Rezension

Mumien, Mörder, Mummenschanz

Das Mädchen und der Totengräber -

Das Mädchen und der Totengräber
von Oliver Pötzsch

Bewertet mit 4 Sternen

Ein mumifizierter Ägyptologe, eine Mordserie an jungen Männern und ein menschenfressender Löwe. Wien an der Schwelle zum 20. Jahrhundert hat so einiges zu bieten und stellt nicht nur Inspektor Leopold von Herzfeldt in Oliver Pötzschs historischem Roman „Das Mädchen und der Totengräber“ vor große Herausforderungen.

Aber der Reihe nach: In den anrüchigen Vierteln der Donaumetropole geht offenbar ein Serienmörder um, der es auf junge Männer abgesehen hat. Julia, Leos Freundin und inzwischen zur Polizeifotografin aufgestiegen, ist erschüttert von der Grausamkeit, die sie an den jeweiligen Tatorten vorfindet, und überlegt sich ernsthaft, ob sie die psychische Belastung auf längere Sicht ertragen kann oder nicht doch lieber kündigen soll. Leo hingegen ermittelt in einem bizarren Todesfall, in dem ein renommierter Ägyptologe als mumifiziertes Mordopfer in einem Sarkophag aufgefunden wird. Und dann ist da noch der Tierpfleger, der von einem Löwen zerfleischt wurde, wobei in diesem Fall der Schuldige schnell ausgemacht werden kann. Er gehört zur Gruppe der Schwarzafrikaner, die sich ebendort dem Publikum in Völkerschauen präsentieren müssen und wie wilde Tiere begafft werden. Aber ist er wirklich für dessen Tod verantwortlich?

Es ist schon eine mehr als dekadente Gesellschaft, die sich hier präsentiert. Die Oberschicht feiert Mumienpartys, bei denen sich die Teilnehmer zum gemeinschaftlichen Gruppengruseln treffen. Zusammenkünfte, gespeist von der Erwartung, beim Entfernen der Binden antike Schmuckstücke zu finden, die dem Toten auf seiner Reise ins Jenseits mitgegeben wurden.
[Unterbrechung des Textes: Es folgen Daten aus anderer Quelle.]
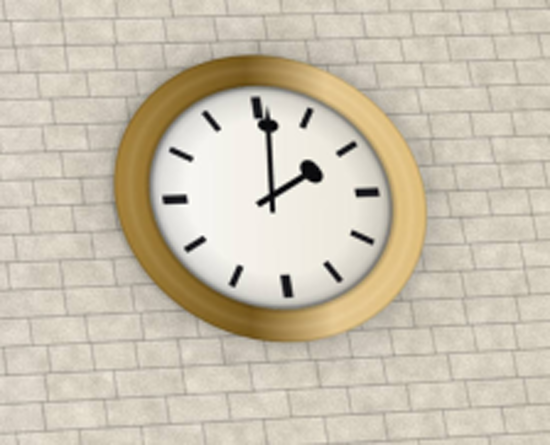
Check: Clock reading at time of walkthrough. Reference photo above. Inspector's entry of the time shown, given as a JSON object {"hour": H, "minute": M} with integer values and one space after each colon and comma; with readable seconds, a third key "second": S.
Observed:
{"hour": 2, "minute": 1}
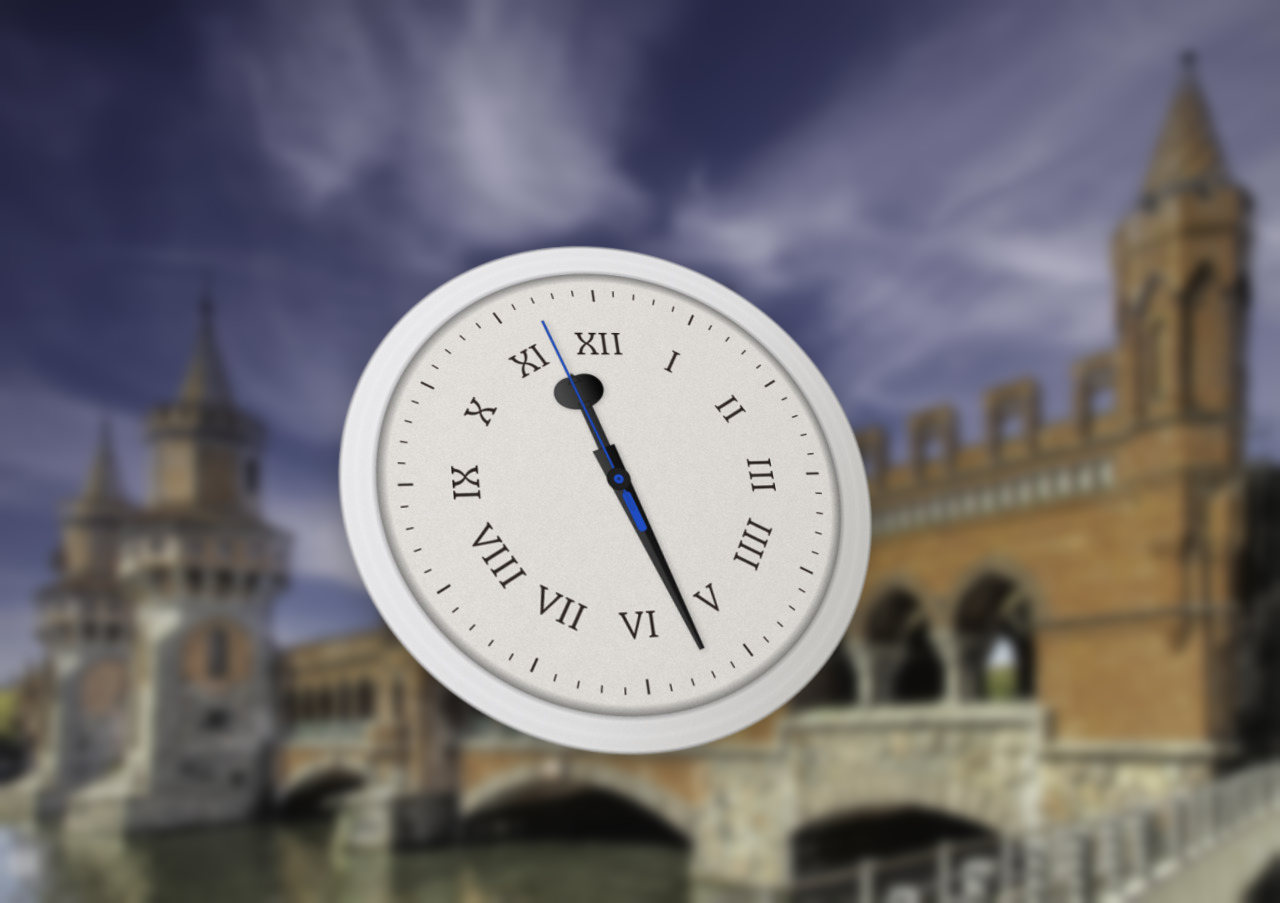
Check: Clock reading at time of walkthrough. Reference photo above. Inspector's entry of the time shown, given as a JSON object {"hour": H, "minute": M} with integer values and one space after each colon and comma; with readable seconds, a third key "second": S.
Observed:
{"hour": 11, "minute": 26, "second": 57}
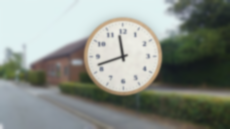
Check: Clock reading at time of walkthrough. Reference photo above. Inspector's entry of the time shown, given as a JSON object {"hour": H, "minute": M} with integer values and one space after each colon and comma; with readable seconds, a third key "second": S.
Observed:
{"hour": 11, "minute": 42}
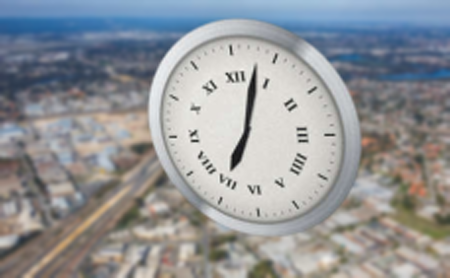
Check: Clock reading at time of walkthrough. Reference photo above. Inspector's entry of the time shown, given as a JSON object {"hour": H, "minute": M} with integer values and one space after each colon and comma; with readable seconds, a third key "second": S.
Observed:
{"hour": 7, "minute": 3}
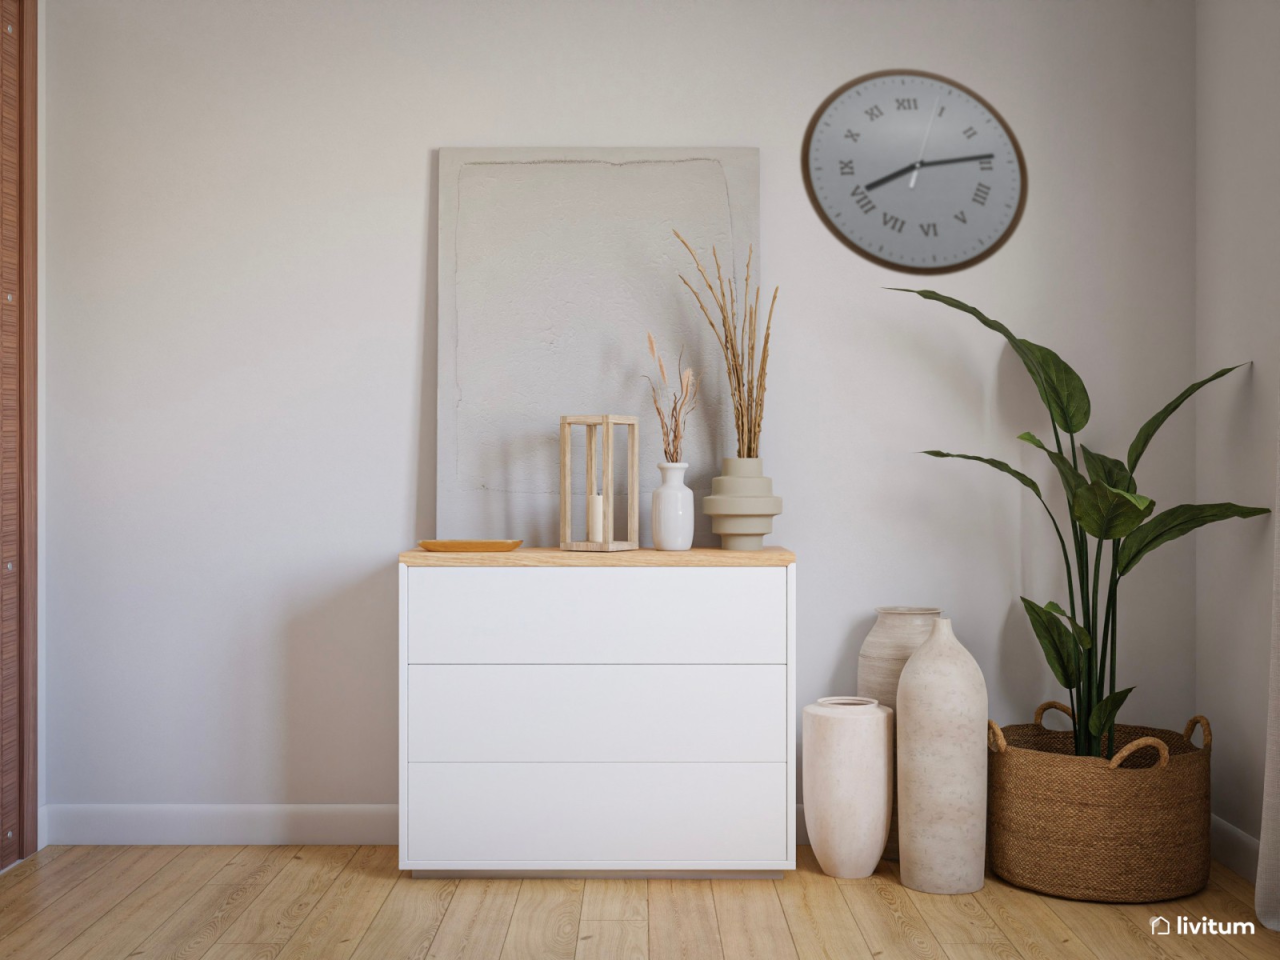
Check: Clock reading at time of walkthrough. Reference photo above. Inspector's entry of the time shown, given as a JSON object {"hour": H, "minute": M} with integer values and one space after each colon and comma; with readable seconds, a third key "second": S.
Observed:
{"hour": 8, "minute": 14, "second": 4}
Das einfache Volk hingegen sucht sein Vergnügen nicht nur in Tierschauen, sondern möchte aus sicherer Entfernung Blicke auf die „Wilden“ werfen, die man mit falschen Versprechen aus ihrer Heimat ins ferne Europa gelockt hat. Dort müssen sie unter unmenschlichen Bedingungen hausen, ihre Lebensumstände dem exotischer Tiere vergleichbar.

Wieder einmal ist es Oliver Pötzsch gelungen, die Atmosphäre in Wien Ende des 19. Jahrhunderts lebendig zu beschreiben und wiederauferstehen zu lassen. Dank seiner umfassenden Recherchearbeit bleibt er in den Beschreibungen eng an den historischen Tatsachen, nachprüfbar sowohl in dem ausführlichen Nachwort als auch auf diversen Webseiten, die sich mit den angesprochenen Themen, aber auch mit dem latenten Antisemitismus der österreichischen Gesellschaft beschäftigen. Allerdings waren mir manche Textpassagen zu detailverliebt, zu ausführlich und stellenweise auch einfach nur redundant. Außerdem weckt der Titel eindeutig falsche Erwartungen, denn dem titelgebenden Totengräber Augustin Rothmayer und dessen Ziehtochter wird nur am Rand Aufmerksamkeit geschenkt. Allerdings lassen die Zitate aus Rothmayers neuester Schrift über die „Totenkulte der Völker“ vermuten, dass deren Kenntnis bzw. der intensive Austausch mit dem Totengräber die Ermittlungen schneller zum Erfolg geführt und keine knapp 500 Seiten bis zur Auflösung gebraucht hätte.